Nel libro, io non ho fatto nessun tipo di propaganda politica anche se molte delle persone che ho intervistato provavano a farsene portavoce. Quando iniziavamo a parlare molti di loro iniziavano con frasi del tipo “la nostra lotta contro la Repubblica turca…” ma poi facevano sempre riferimento a ferite personali che li avevano spinti al radicalismo. Se i loro cuori non fossero stati spezzati, non avrebbero mai deciso di andare in montagna. A volte i loro cuori, a volte il loro onore e avvolte entrambi erano feriti. Ho cercato di sentire e catturare questo sentimento e di concentrarlo nelle storie del libro. È possibile capire il PKK leggendo le storie di queste persone, ad esempio. La storia di Brusk. Nessuno è in grado di capire il PKK senza leggere la storia di Brusk. Ho cercato di guardare nei loro cuori per rivelare le loro motivazioni emotive che li hanno spinto ad andare in montagna.

Dove va a finire il tentativo di dialogo ora che sembra essere ritornata la violenza?

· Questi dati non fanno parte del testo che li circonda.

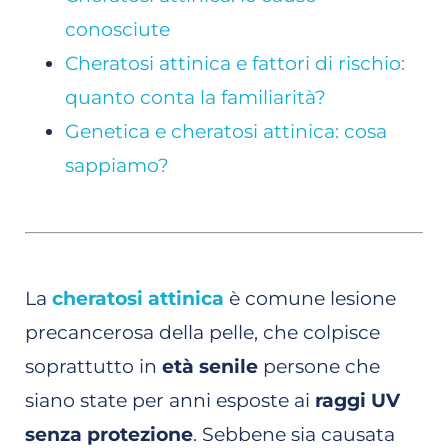
conosciute
Cheratosi attinica e fattori di rischio:
quanto conta la familiarità?
Genetica e cheratosi attinica: cosa
sappiamo?
La
cheratosi attinica
è comune lesione
precancerosa della pelle, che colpisce
soprattutto in
età senile
persone che
siano state per anni esposte ai
raggi UV
senza protezione
. Sebbene sia causata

Fino a quando il problema sarà affrontato dal punto di vista della sicurezza non saremo in grado di risolverlo. Dovremmo concentrarci sugli aspetti sociologici e psicologici del problema. Il PKK è un problema separato da quello curdo. Anche se i curdi ottenessero i basilari diritti civili, il PKK continuerebbe ad esistere. Bisogna riuscire a convincere il PKK a deporre le armi. Il PKK dovrebbe convincersi a farlo.

Quando la popolazione curda avrà uguali diritti e tutti saranno trattati come cittadini Turchi che ragioni rimarranno al PKK per continuare la loro lotta?

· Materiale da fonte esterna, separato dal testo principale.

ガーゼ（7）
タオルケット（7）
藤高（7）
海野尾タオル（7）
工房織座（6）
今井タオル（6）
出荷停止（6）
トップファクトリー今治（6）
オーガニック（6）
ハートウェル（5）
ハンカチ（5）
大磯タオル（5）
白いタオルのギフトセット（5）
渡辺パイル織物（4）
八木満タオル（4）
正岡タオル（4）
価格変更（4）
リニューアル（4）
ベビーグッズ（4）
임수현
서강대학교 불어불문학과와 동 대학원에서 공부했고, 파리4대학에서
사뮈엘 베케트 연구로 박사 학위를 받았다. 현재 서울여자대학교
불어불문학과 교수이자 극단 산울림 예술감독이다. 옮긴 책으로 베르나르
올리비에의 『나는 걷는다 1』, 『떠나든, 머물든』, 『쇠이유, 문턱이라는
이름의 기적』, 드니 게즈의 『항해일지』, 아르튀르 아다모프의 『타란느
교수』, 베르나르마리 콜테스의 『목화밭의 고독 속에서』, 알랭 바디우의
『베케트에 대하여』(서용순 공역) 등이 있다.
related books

L’aspirazione del PKK è attualmente troppo grande per la Repubblica turca. Il PKK vuole il potere nei territori turchi in cui vive la popolazione curda. C’è un nuove classe media curda in fase di ascesa. Loro non supportano la violenza ma hanno aspirazioni nazionaliste. Anche i nazionalisti curdi chiedono maggiore autonomia così come il PKK. Se chiedi al PKK loro non vogliono la separazione. Ci sono diverse realtà sociologiche nella popolazione curda. Loro vogliono condividere il potere e un sistema centralizzato con base ad Ankara è un problema per loro. È un fatto sociologico: i curdi non sono parte dello stato nazionale e del sistema creato dalla Repubblica di Turchia.